I was initially skeptical about defining Foldable for the direct-style LogicT transformer, but now I suspect that it is definable.
Now that I think about it, you're losing the ability to work with monad transformers.
I think you're right. The particular point of msplit is that it is a monad transformer method and provides certain guarantees on the order and occurrences of _effects_. It seems the interface of Foldable, at brief glance, makes no assurances as to how foldr may behave. The implementation of foldr may decide to `look ahead' of the foldable data structure for optimization purposes and only then start invoking the folding function. That is sound so long as `looking ahead' does not entail any effect. The function `msplit' is designed to operate on a `data structure' where examining each element may be accompanied by an effect.
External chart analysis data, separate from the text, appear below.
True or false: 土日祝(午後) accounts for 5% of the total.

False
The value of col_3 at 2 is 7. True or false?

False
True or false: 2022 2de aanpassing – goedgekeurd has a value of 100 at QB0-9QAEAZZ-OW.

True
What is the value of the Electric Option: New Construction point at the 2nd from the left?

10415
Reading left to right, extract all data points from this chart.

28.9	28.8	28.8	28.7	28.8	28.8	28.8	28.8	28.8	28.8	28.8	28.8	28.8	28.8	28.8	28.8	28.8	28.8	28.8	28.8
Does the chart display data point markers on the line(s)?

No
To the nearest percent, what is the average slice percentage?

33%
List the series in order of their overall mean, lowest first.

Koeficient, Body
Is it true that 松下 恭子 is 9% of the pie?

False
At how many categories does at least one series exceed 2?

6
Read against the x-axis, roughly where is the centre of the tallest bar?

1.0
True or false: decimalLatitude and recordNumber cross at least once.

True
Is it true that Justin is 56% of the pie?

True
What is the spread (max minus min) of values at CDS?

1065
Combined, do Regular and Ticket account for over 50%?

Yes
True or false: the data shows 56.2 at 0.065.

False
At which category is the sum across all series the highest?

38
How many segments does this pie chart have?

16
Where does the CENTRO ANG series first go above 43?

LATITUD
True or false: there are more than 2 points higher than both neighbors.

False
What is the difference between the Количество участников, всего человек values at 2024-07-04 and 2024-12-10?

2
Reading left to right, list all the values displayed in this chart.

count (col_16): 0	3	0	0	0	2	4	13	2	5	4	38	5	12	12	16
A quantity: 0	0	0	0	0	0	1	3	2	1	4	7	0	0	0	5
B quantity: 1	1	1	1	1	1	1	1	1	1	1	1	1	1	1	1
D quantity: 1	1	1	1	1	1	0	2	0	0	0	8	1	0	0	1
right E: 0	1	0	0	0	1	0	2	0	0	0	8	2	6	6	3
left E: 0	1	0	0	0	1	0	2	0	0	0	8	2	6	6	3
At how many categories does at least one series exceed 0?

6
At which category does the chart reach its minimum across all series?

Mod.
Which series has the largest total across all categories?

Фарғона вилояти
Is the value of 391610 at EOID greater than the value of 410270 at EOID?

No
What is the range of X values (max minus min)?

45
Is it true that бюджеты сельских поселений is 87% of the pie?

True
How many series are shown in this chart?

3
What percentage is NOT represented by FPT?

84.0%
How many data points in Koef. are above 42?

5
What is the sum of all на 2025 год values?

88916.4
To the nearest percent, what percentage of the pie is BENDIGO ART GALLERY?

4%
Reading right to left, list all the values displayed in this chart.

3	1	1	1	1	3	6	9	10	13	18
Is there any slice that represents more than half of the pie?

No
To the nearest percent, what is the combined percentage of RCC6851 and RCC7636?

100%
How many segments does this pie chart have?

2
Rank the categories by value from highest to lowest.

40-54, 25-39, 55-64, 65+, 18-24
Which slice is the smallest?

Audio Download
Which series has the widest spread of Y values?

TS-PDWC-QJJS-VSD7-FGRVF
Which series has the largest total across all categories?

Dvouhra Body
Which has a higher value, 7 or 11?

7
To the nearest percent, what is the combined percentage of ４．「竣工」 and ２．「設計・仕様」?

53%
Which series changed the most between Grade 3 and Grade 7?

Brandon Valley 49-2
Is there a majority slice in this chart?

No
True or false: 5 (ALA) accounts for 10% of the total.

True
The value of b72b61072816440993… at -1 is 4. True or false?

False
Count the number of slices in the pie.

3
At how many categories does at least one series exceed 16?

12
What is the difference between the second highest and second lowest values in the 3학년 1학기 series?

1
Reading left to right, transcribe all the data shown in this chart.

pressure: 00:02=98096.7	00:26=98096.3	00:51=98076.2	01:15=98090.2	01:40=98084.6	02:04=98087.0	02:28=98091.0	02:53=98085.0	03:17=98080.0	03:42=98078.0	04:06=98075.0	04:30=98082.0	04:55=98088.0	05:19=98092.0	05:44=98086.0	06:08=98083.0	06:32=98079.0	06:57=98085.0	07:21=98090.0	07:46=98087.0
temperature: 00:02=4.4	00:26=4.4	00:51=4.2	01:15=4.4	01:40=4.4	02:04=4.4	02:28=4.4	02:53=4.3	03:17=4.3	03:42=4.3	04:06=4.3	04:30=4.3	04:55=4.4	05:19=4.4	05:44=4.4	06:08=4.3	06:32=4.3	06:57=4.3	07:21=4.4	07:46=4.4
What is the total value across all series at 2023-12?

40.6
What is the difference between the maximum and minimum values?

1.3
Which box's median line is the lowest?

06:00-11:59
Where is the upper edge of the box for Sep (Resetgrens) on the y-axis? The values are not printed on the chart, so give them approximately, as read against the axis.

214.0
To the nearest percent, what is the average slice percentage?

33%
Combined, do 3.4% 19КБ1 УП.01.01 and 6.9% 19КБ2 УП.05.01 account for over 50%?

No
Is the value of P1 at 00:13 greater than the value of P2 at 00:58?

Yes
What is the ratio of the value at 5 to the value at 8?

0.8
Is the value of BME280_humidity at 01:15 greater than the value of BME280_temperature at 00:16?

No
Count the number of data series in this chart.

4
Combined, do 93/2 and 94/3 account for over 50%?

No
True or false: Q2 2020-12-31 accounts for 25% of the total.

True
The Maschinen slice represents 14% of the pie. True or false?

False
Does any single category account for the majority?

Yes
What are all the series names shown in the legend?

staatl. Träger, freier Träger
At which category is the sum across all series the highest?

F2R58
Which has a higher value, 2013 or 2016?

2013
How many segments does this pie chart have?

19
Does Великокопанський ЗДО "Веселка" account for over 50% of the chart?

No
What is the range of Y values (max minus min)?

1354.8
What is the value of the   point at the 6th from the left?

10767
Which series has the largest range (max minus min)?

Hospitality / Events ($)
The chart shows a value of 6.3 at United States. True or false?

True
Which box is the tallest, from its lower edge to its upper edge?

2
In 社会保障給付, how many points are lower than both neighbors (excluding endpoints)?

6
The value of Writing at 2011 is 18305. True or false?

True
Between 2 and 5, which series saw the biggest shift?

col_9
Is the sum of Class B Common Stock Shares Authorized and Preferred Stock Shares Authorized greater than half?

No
It becomes important then not to look ahead and be careful not to re-do an effect if we need to re-examine some previously seen value. In short, msplit in LogicT does provide guarantees about the effect. The Foldable interface leaves this issue unspecified, or so it seems. So, they can't be considered equivalent. And speaking of non-determinism in general, it seem from experience FBackTrackT is a quite a better solver: it finds solutions where List and similar monads fail to find them; compared to the breadth-first search (which is too, complete), FBackTrackT takes far less resources. So, here too FBackTrackT finds solutions where breadth-first search just runs out of memory.